I saw someone had this kind of issue last year and did not see an answer. I will explain my situation.

I have an issue with a particular machine using the *NIX app for forwarding audits using the built-in ausearch script. The ausearch option is giving errors and not collecting data. It is working fine on many others running the same software. This was happening with Splunk 4.1.5 and continues with Splunk 4.1.6.

Redhat Linux Enterprise 5.5

option set in *NIX app

Linux Audit Log (/var/log/audit/audit.log | ausearch)

When this is enabled I get this error:

Splunkd.log ERROR ExecProcessor - message from "/opt/splunk/etc/apps/unix/bin/rlog.sh" Traceback (most recent call last): ERROR ExecProcessor - message from "/opt/splunk/etc/apps/unix/bin/rlog.sh" File "/opt/splunk/etc/apps/unix/bin/readlog.py", line 97, in ? ERROR ExecProcessor - message from "/opt/splunk/etc/apps/unix/bin/rlog.sh" print line, ERROR ExecProcessor - message from "/opt/splunk/etc/apps/unix/bin/rlog.sh" IOError: [Errno 32] Broken pipe.

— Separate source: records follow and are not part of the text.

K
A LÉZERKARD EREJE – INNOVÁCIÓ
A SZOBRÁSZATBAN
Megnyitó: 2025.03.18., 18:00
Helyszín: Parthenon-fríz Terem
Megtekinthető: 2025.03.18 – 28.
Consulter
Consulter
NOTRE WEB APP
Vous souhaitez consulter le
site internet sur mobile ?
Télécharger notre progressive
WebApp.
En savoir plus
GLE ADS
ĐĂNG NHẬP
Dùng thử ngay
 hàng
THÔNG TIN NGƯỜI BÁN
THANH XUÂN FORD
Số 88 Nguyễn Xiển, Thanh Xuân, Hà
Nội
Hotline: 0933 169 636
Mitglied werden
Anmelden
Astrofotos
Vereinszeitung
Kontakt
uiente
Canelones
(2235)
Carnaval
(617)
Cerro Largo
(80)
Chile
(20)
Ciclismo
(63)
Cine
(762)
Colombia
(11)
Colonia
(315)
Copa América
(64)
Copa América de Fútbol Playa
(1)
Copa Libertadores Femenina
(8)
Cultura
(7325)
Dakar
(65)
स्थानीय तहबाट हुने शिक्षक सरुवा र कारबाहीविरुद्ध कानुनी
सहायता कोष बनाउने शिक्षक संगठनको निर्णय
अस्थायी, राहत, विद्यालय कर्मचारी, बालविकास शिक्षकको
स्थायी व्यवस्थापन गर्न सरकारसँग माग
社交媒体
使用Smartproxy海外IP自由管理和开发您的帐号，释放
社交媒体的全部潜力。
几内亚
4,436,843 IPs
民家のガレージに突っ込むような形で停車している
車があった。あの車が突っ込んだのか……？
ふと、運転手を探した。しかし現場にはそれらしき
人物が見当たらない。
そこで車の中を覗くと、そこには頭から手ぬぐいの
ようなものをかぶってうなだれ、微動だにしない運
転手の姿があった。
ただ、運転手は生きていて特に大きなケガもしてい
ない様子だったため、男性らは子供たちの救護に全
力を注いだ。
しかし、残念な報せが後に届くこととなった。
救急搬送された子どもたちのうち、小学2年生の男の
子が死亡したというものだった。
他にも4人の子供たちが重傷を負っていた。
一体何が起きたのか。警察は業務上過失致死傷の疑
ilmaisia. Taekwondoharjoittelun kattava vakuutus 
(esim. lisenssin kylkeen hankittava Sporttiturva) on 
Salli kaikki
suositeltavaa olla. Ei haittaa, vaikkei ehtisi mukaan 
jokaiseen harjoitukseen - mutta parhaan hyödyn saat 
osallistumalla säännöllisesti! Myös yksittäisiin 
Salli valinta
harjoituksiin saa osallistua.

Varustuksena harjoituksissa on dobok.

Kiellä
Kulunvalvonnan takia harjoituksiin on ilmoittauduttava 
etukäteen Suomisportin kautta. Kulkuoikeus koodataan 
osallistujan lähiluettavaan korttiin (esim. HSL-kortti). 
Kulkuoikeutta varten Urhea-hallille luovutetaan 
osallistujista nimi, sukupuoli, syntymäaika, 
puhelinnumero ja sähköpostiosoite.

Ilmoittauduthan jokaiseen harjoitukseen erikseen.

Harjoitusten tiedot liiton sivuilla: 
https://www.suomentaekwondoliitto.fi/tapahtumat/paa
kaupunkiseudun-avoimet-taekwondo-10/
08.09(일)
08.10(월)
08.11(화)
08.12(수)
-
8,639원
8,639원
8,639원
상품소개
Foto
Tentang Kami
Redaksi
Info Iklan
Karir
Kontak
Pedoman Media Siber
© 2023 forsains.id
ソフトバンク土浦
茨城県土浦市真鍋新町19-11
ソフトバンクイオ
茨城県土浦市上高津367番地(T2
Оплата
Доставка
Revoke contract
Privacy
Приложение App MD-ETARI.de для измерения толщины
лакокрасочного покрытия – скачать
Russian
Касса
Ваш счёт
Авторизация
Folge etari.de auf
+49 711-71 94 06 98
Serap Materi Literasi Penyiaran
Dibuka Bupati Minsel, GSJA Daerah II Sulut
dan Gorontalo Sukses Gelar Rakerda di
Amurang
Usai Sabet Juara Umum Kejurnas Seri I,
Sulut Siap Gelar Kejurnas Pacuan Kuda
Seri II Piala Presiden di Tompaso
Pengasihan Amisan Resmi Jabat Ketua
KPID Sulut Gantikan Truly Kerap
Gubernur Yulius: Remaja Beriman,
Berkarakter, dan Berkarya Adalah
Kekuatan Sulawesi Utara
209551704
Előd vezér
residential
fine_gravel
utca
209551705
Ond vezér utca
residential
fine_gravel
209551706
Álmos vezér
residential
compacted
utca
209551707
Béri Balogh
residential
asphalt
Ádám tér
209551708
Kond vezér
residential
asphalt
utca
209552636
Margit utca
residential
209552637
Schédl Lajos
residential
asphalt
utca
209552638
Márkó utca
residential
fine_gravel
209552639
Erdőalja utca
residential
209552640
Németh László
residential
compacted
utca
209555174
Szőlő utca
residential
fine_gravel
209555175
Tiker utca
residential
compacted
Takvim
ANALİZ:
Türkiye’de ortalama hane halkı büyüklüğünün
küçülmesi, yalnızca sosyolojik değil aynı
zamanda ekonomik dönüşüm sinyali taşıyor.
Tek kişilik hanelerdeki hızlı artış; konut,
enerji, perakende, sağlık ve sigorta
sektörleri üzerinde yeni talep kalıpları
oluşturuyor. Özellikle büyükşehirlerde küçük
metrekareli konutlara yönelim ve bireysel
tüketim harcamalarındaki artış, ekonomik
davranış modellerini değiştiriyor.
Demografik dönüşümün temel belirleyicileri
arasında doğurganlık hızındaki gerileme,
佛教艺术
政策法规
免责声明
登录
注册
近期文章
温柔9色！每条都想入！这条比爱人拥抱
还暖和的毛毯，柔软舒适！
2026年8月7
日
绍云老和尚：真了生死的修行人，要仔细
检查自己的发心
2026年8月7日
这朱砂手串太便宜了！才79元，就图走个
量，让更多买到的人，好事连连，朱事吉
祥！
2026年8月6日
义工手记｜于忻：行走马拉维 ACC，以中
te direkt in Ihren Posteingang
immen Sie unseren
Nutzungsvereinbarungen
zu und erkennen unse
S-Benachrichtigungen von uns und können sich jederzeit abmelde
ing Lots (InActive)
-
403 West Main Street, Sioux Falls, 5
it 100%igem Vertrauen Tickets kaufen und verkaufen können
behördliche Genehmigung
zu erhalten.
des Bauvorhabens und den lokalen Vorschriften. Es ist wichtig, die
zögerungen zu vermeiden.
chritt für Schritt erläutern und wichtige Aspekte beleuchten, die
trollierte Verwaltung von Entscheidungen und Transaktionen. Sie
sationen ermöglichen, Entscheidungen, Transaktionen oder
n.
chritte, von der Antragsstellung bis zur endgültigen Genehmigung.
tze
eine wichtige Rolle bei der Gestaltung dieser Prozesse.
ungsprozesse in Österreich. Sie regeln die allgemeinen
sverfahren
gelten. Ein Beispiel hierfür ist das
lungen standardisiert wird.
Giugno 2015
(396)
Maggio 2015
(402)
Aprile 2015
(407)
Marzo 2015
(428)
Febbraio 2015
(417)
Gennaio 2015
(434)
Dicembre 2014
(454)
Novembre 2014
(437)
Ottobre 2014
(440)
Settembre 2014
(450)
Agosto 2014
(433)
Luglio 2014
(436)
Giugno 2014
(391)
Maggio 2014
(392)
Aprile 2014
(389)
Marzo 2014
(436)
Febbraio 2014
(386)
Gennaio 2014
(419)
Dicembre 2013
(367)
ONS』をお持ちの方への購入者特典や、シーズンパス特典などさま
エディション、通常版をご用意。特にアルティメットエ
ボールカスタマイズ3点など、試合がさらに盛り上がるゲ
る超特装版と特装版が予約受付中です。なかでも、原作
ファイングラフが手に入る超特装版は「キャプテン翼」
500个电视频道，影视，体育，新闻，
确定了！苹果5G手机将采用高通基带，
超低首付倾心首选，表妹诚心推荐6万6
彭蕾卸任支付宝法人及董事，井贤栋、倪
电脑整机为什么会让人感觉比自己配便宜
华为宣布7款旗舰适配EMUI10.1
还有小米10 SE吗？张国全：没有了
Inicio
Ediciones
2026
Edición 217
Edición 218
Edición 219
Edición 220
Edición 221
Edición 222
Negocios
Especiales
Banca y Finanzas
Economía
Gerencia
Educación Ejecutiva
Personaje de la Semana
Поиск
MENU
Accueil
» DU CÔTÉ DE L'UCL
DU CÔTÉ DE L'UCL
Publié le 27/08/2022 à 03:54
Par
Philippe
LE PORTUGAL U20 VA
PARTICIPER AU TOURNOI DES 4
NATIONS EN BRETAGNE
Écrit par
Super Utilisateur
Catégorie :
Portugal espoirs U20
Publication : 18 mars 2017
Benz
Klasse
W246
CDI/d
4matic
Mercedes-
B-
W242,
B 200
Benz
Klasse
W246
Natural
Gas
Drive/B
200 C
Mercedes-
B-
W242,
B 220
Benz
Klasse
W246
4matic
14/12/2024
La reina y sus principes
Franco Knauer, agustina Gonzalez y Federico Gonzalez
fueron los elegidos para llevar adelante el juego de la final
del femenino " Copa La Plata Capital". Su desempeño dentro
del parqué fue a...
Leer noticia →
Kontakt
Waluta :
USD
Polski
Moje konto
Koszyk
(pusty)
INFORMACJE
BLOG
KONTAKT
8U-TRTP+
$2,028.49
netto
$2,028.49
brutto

Thinking maybe the rlog.sh script file was corrupted I copied another one from an identical setup and this particular machine gives this error. I can run the ausearch manually on the machine and can also read /var/log/audit/audit.log on Splunk. I added this after I noticed the error and no files being collected from the *NIX ausearch.